What this task involves: Transcribe exactly, and only, the lines that run from the one containing "middle dip: (771, 972)" through the end of the records.

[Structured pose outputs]
§
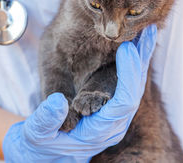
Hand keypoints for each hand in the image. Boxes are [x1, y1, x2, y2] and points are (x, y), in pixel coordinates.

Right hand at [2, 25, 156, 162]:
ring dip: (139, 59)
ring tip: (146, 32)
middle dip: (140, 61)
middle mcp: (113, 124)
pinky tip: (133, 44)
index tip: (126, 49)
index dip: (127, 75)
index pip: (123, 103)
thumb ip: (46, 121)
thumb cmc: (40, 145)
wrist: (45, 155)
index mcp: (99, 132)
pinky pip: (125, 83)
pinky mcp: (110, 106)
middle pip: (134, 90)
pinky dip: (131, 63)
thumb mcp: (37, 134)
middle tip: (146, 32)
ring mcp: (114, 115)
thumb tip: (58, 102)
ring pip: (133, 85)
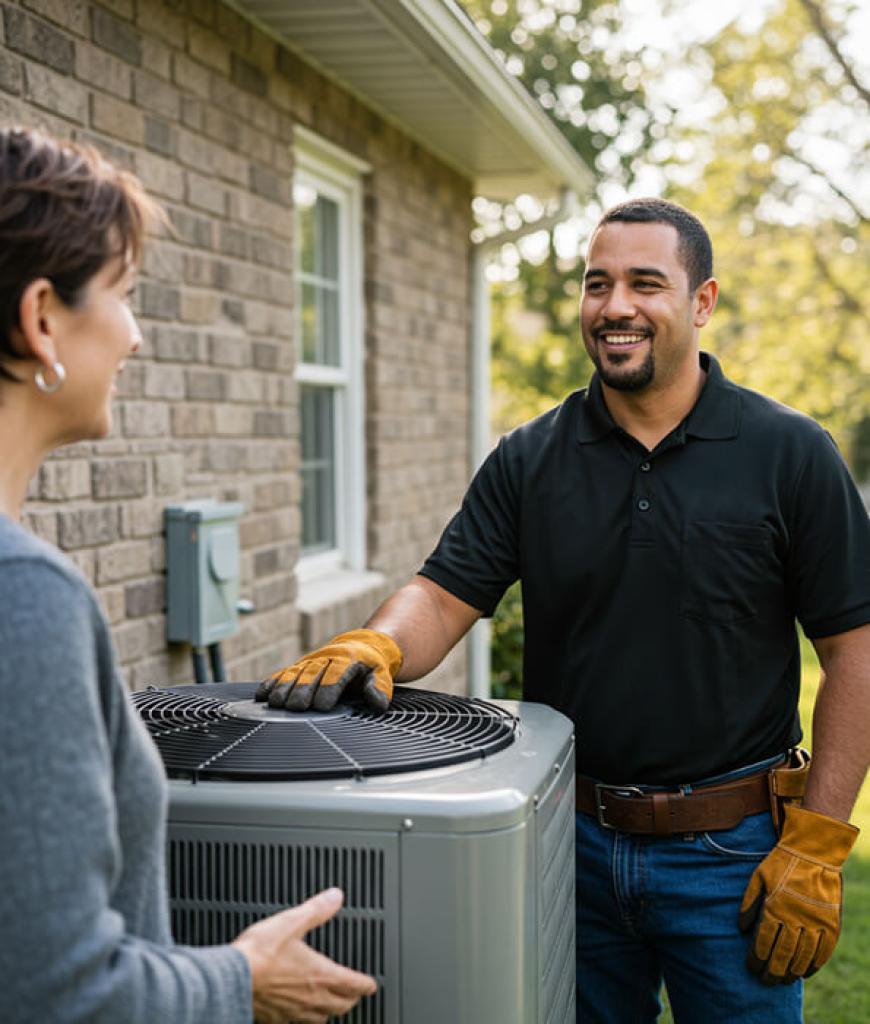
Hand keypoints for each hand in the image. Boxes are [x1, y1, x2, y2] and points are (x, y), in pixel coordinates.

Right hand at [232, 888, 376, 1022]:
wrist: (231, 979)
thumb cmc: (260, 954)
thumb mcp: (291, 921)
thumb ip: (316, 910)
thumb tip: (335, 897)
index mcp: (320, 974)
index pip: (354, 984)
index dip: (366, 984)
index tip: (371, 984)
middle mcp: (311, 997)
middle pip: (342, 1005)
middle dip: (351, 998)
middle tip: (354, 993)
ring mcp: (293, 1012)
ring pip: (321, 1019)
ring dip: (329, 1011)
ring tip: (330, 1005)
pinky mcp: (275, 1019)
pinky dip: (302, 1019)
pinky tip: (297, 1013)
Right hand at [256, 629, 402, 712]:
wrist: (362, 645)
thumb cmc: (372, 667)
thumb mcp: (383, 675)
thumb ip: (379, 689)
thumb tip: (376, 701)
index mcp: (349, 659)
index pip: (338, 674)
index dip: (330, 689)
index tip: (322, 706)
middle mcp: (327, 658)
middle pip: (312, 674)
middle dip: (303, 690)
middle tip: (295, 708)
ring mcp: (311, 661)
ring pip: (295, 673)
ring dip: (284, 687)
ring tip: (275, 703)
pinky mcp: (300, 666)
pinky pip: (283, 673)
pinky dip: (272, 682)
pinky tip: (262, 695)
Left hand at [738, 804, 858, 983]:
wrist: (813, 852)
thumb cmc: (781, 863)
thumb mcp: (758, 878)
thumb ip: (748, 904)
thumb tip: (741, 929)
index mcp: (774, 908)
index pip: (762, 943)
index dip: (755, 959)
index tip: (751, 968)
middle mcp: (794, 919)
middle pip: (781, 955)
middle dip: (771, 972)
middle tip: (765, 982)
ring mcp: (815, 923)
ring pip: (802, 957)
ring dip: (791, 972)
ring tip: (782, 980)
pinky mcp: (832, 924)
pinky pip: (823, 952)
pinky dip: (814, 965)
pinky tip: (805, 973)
§
Response area:
middle dip: (771, 972)
middle tip: (765, 982)
ring mcp: (815, 923)
ring pip: (802, 957)
ring dip: (791, 972)
ring tip: (782, 980)
pinky mcp: (832, 924)
pinky pip: (823, 952)
pinky dip: (814, 965)
pinky tip: (805, 973)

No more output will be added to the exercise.